Alkaline phosphatase (ALP) activity analysis
ALP activity was assessed by the ALP Assay Kit (Beyotime, China). Briefly, PDLCs were lysed by lysis buffer and seeded into 96-well plates. The test buffer was added and incubated with cells at 37°C for 10 min. After stopping the reaction, the absorbance was measured at 405nm.
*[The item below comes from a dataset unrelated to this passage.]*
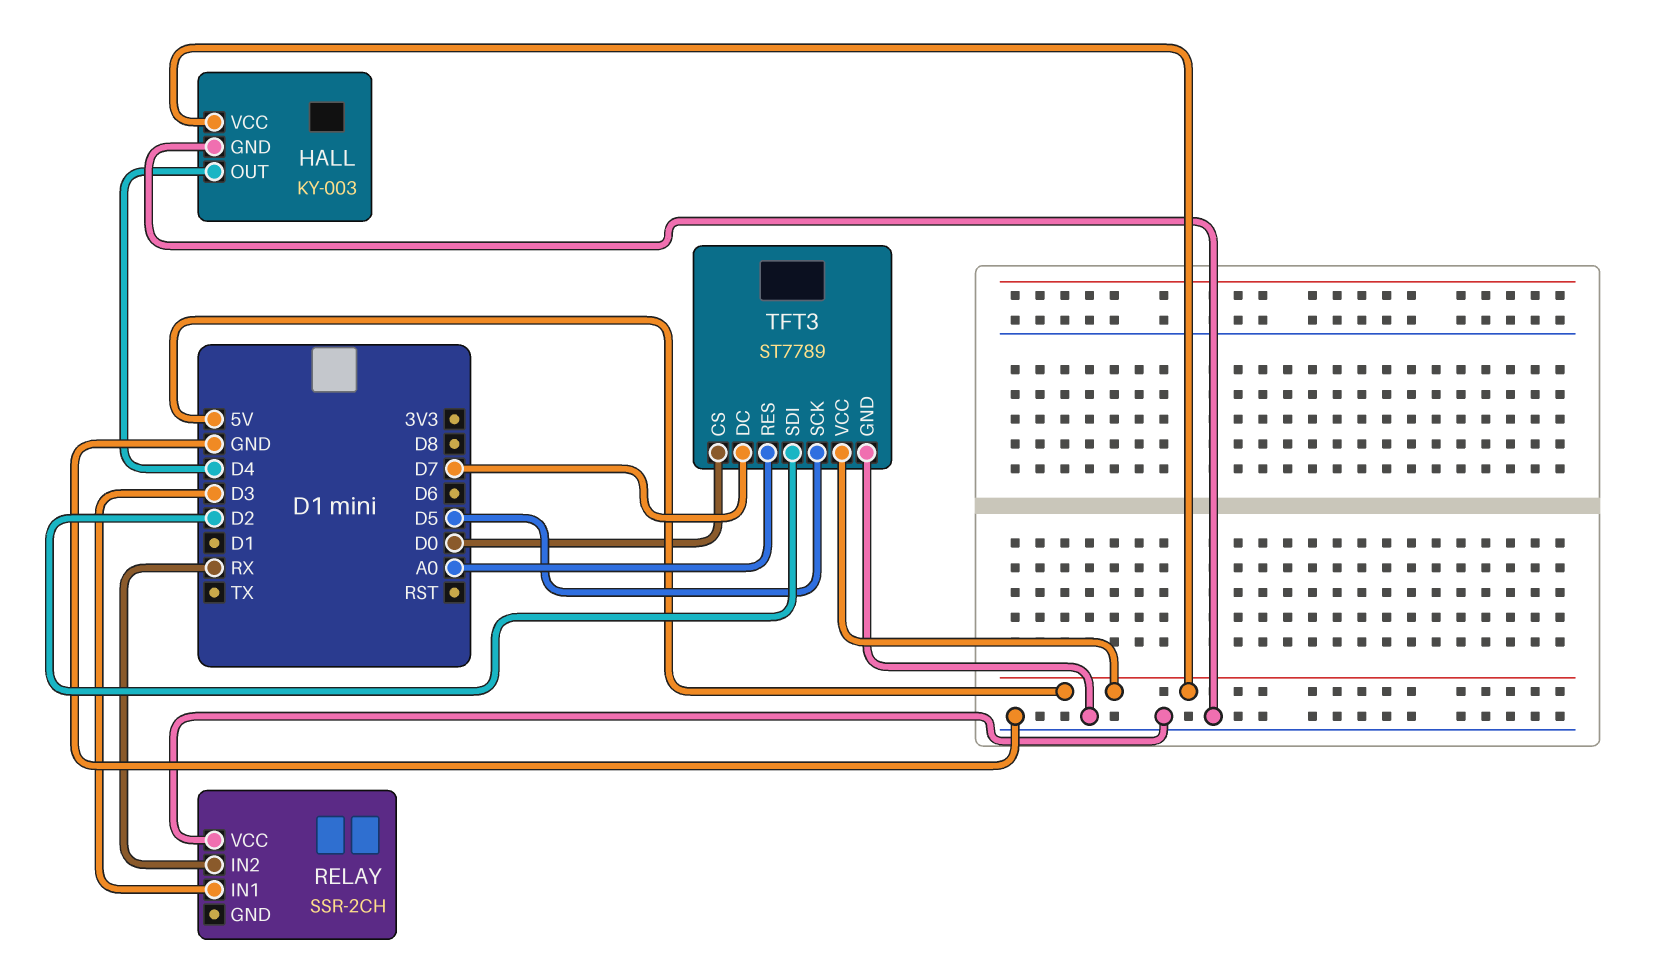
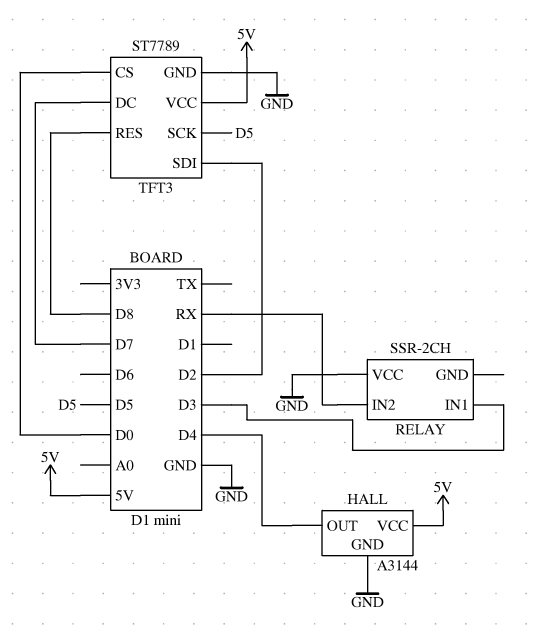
HALL: KY-003 -> A3144
TFT3 pin RES: A0 -> D8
Dual-luciferase reporter assay.
The sequences of ANRIL containing the miR-7 potential binding sites were amplified and inserted into pGL3 vectors (Promega, USA) as ANRIL- WT group. The ANRIL-MUT group was obtained by targeted mutation. MiR-7 mimic and mimic negative control (NC)were purchased from GenePharma (Shanghai, China). HEK-293T cells were seeded into 24-well plates, and co-transfected with ANRIL-WT or ANRIL-MUT and miR-7 mimic or mimic NC using Lipofectamine 2000 (Invitrogen, USA). After 24 h, the relative luciferase activity (firefly activity normalized to Renilla activity) was measured by Dual-luciferase Reporter Assay Kit (Promega, USA).
Cell transfection
shRNA-NC, shRNA-ANRIL, miR-7 inhibitor, and inhibitor-NC were all acquired from GenePharma (Shanghai, China). PDLCs in the logarithmic growth phase were seeded into 6-well plates and transfection process was used Lipofectamine 2000 (Invitrogen, USA). After 48 h, transfection efficiency was detected.
qPCR
Total RNA was isolated from PDLCs by TRIzol reagent (Sigma-Aldrich, USA). After concentration and purity testing, RNA was reverse transcribed into cDNA using LnRcute lncRNA cDNA First Chain Synthetic Kit (Tiangen, China), and miRNA reverse transcription was conducted by miScript II RT Kit (Qiagen, Germany). INRcute lncRNA qCPR Detection Kit (SYBR Green) (Tiangen, China) was performed for qPCR of lncRNA with the following conditions: 95°C for 3min, 40 cycles of 95°C for 5 sec and 60°C for 15 sec. qPCR was used to measure miR-7 level by MicroRNAs qPCR Kit (SYBR Green Method) (Sango, China) with the conditions as 95°C for 30 sec, 95°C for 5 sec and 60°C for 30 sec (40 cycles). The level of mRNA was detected by Real Time One Step RT-qPCR (Tiangen, China) for reverse transcription and qPCR, and the conditions were: 50°C for 30 min, 95°C for 3 min, 40 cycles of 95°C for 15 sec and 60°C for 30 sec. The reaction instrument was ABI PRISM 7500 system (Applied Biosystems, USA). β-actin level was performed as the loading control. The results of relative expression were assessed by the 2−ΔΔCt.
Western blot
The transfected cells were collected, and pre-cooled RIPA lysate (Beyotime, China) was added to extract the total protein. After 10% SDS-PAGE, the protein was transferred to PVDF membranes (Millipore, USA) and blocked with 5% skim milk. Primary antibodies including anti-BMP2, anti-Osterix, anti-osteocalcin (OCN), anti-P65, anti-p-P65, anti-IκBα, and anti-p-IκBα were added and incubated with the membranes at 4°C overnight. After washing the membranes, the secondary antibody was added to incubate at room temperature for 1 h. The protein bands were developed by ECL Western Blotting Substrate (Pierce, USA) and then photographed. The gray analysis was performed by Image J software 1.48U (Bethesda, USA).
Statistical analysis
The results in this study were analyzed by GraphPad Prism 6.0 (GraphPad Software, USA) and presented as mean ± standard deviation (SD). Student’s t-test was used for multiple comparisons between two groups, and one-way ANOVA was used between three or more groups. P<0.05 was deemed significant differences.